The migration manager is finally ready! Run the application and pay close attention! You should see the migration manager flash before your eyes, alerting you to the progress of the migration. The progress is also shown in the console log (see Figure 3.13).

Figure 3.13

Figure 3.13 Visible migration progress

Examine the contents of the ZUNIT table in the LocalStore.sqlite file using the techniques discussed in Chapter 2. The expected result is shown in Figure 3.14.

Figure 3.14

Figure 3.14 Successful use of migration manager

If you reproduced the results shown in Figure 3.14, give yourself a pat on the back because you successfully implemented three types of model migration! The rest of the book uses lightweight migrations, so it needs to be re-enabled. Before you continue, close the SQLite Database Browser.
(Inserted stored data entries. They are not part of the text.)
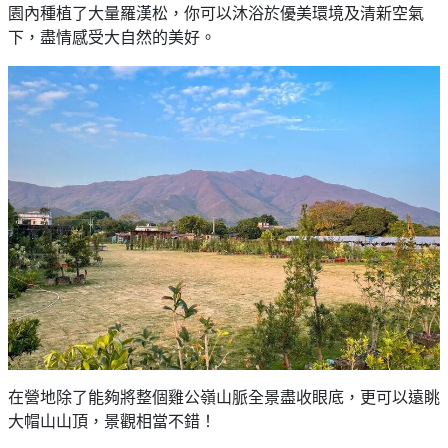
園內種植了大量羅漢松，你可以沐浴於優美環境及清新空氣
下，盡情感受大自然的美好。
在營地除了能夠將整個雞公嶺山脈全景盡收眼底，更可以遠眺
大帽山山頂，景觀相當不錯！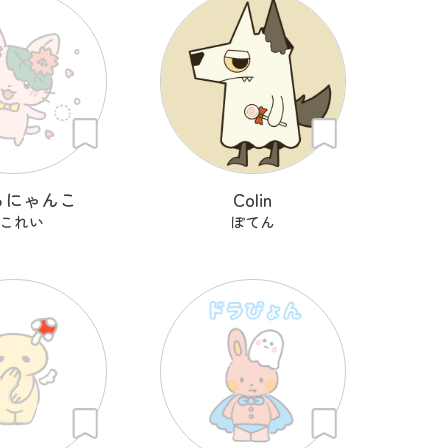
らにゃんこ
Colin
これい
ぽてん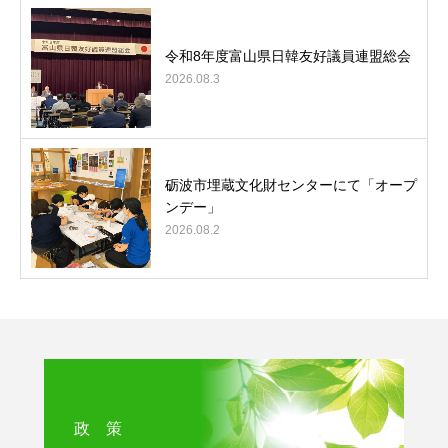
令和8年度富山県日韓友好議員連盟総会
2026.08.3
砺波市埋蔵文化財センターにて「オープ
ンデー」
2026.08.2
政 策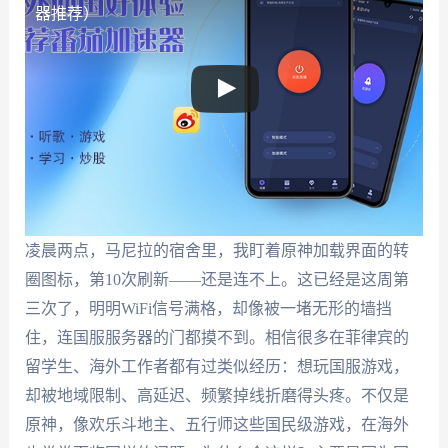
器推荐）
凌晨两点，马尼拉的宿舍里，我盯着原神加载界面的转
圈图标，第10次刷新——还是连不上。这已经是这周第
三次了，明明WiFi信号满格，却像被一堵无形的墙挡
住，连国服服务器的门都摸不到。相信很多在菲律宾的
留学生、海外工作者都有过类似经历：想玩国服游戏，
却被地域限制、高延迟、频繁掉线折磨得头疼。不仅是
原神，像欢乐斗地主、五行师这些国民级游戏，在海外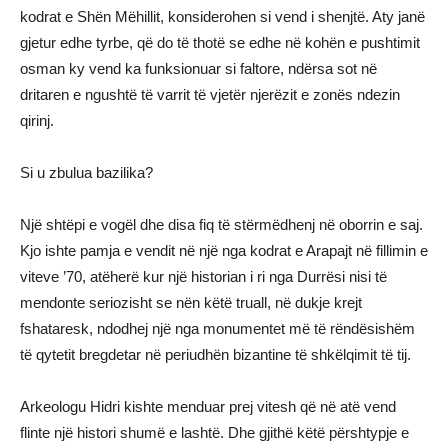
kodrat e Shën Mëhillit, konsiderohen si vend i shenjtë. Aty janë
gjetur edhe tyrbe, që do të thotë se edhe në kohën e pushtimit
osman ky vend ka funksionuar si faltore, ndërsa sot në
dritaren e ngushtë të varrit të vjetër njerëzit e zonës ndezin
qirinj.
Si u zbulua bazilika?
Një shtëpi e vogël dhe disa fiq të stërmëdhenj në oborrin e saj.
Kjo ishte pamja e vendit në një nga kodrat e Arapajt në fillimin e
viteve ’70, atëherë kur një historian i ri nga Durrësi nisi të
mendonte seriozisht se nën këtë truall, në dukje krejt
fshataresk, ndodhej një nga monumentet më të rëndësishëm
të qytetit bregdetar në periudhën bizantine të shkëlqimit të tij.
Arkeologu Hidri kishte menduar prej vitesh që në atë vend
flinte një histori shumë e lashtë. Dhe gjithë këtë përshtypje e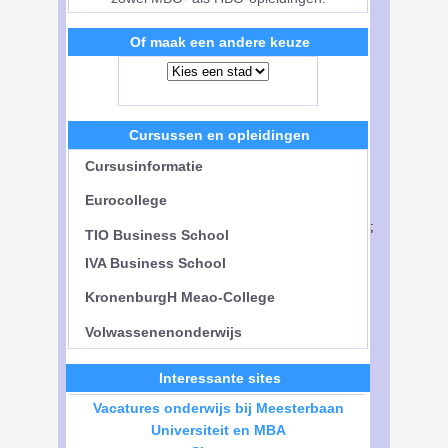
Of maak een andere keuze
Cursussen en opleidingen
Cursusinformatie
Eurocollege
;
TIO Business School
IVA Business School
KronenburgH Meao-College
Volwassenenonderwijs
Interessante sites
Vacatures onderwijs bij Meesterbaan
Universiteit en MBA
Update Groceries as follows to re-enable lightweight migration:

  1. Set useMigrationManager to false in the localStore variable of CDHelper.swift.
  2. Set the NSMigratePersistentStoresAutomaticallyOption option in the localStore variable of CDHelper.swift to true by changing the 0 to a 1.
  3. Set the NSInferMappingModelAutomaticallyOption option in the localStore variable of CDHelper.swift to true by changing the 0 to a 1.
  4. Comment out the call to migrateStoreIfNecessary from the setupCoreData function of CDHelper.swift.
  5. Replace the code in the demo function of AppDelegate.swift with a call to CDHelper.shared. This ensures that the Core Data stack is set up without a reliance on particular entities.

The old mapping models and NSManagedObject subclasses of entities that don’t exist anymore are no longer needed. Although you could remove them, leave them in the project for reference sake.